An overnight marinade makes these ribs a big hit on game day. Serve alongside sauerkraut, baked beans and coleslaw.
- 3 racks baby back ribs
- 1⁄4 cup salt
- 1 tablespoon paprika
- 1⁄2 tablespoon garlic powder
- Olive oil, as needed
- 3 cloves garlic
- 12 ounces plus 3 liters of Coca-Cola®
- 6 tablespoons yellow mustard
- 1 tablespoon pepper
- 1⁄2 tablespoon cayenne
- 1 yellow onion, diced
- 28 ounces ketchup
- 2 teaspoons liquid smoke
- One day in advance, remove the membranes from the underside of the ribs. Rub 2 Tbsp. of mustard onto the top of each rack of ribs. In a large bowl, combine salt, pepper, paprika, cayenne and garlic powder.
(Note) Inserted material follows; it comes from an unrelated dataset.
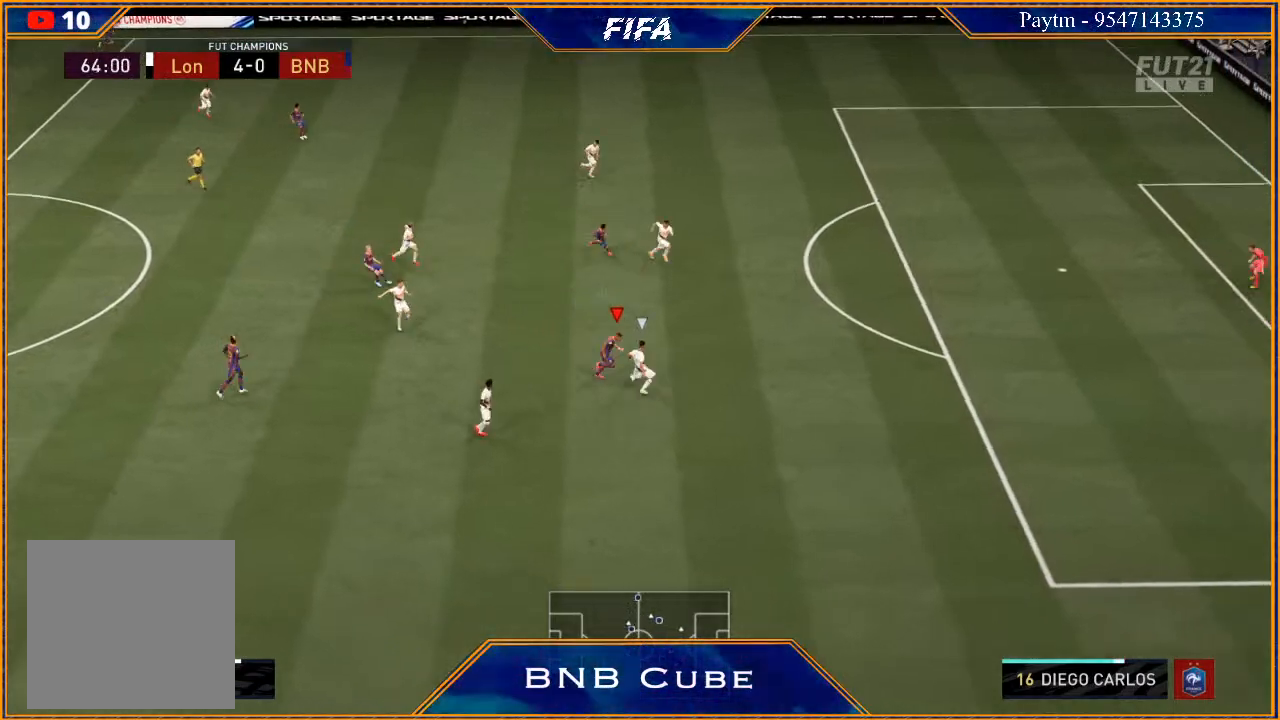
{"buttons": ["R2"], "left_stick": "right", "right_stick": "center", "events": []}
- Generously season the tops of the ribs until well coated. Place the ribs in large, shallow pans and add soda to nearly cover. Cover and marinate in the refrigerator overnight, flipping once, if possible.
- Preheat oven to 350°F. Wrap each rack of ribs loosely in aluminum foil and begin to crimp edges to make sealed packages. Add about 1/2 cup of the marinating liquid to the foil packages before sealing entirely. Place the sealed packages on rimmed baking dishes, and bake for 1 hour.
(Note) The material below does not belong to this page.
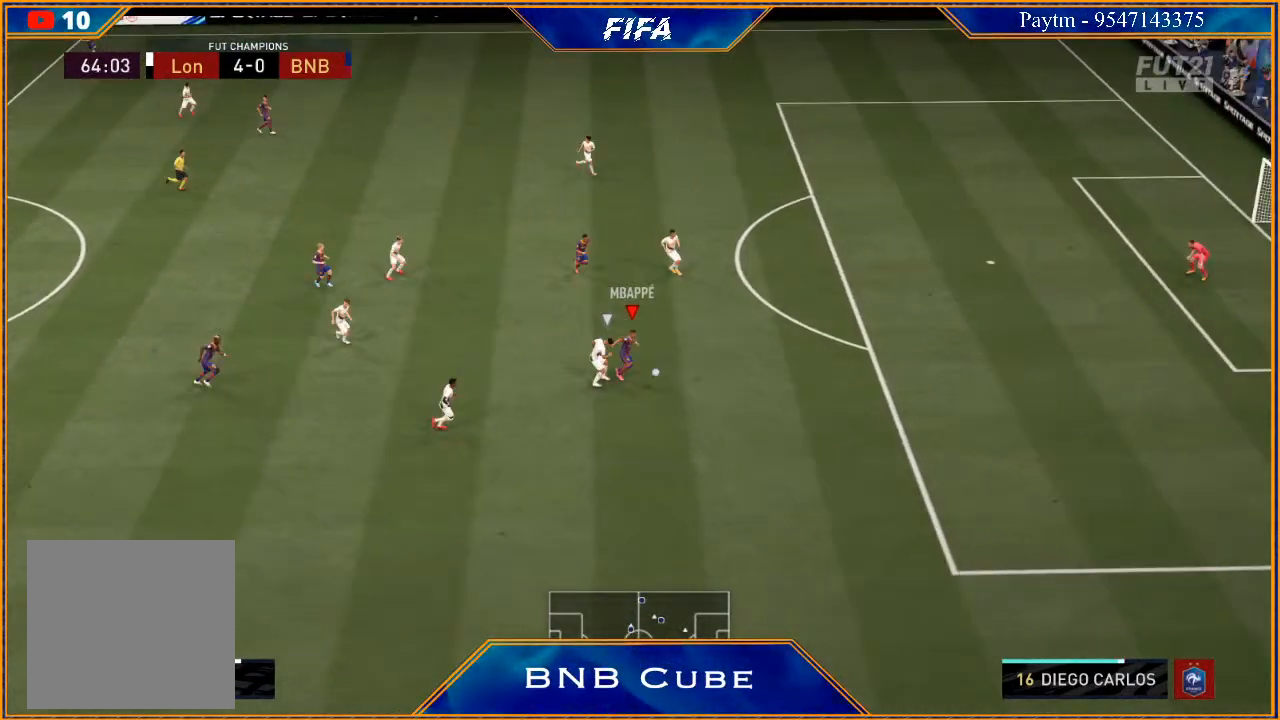
{"buttons": ["R2"], "left_stick": "right", "right_stick": "center", "events": []}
- Meanwhile, start the BBQ sauce. Place a large saucepan over medium-high heat with olive oil. Sauté the onion and garlic until soft, about 3-5 minutes. Add the remaining ingredients, bring to a simmer, and reduce heat to low. Simmer 15-20 minutes or until thickened. Reserve in the refrigerator until ready to use.
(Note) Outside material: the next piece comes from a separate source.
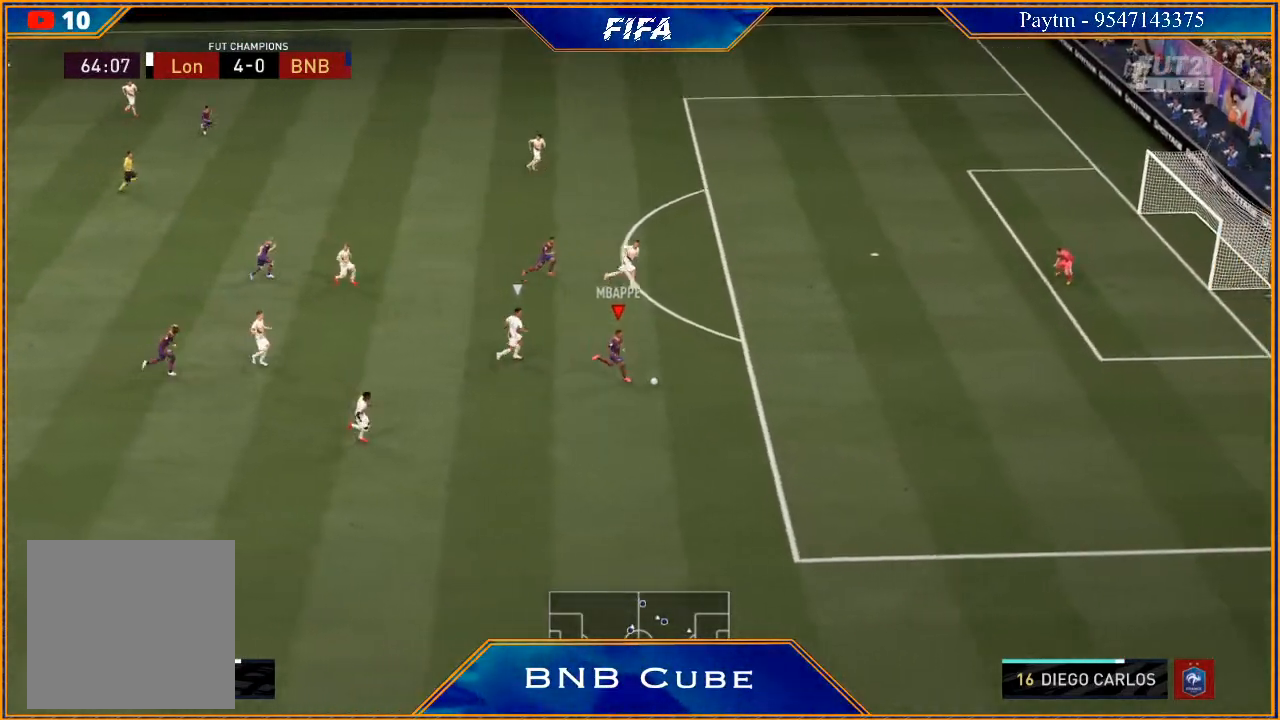
{"buttons": [], "left_stick": "up", "right_stick": "center", "events": [[167, "left_stick", "up-right"], [200, "R2", "up"], [267, "left_stick", "up"]]}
- Remove the ribs from the foil packaging, discard the foil, and return the ribs to the oven for 15 minutes. Remove the ribs and increase the oven temperature to 400°F. Brush the ribs with BBQ sauce and return to the oven for 5 minutes. Cut each rack into 3 portions and serve with additional BBQ sauce, if desired.
- Tips: For added heat, double the cayenne in the rub and add 1 1/2 tsp. of chili powder to the BBQ sauce.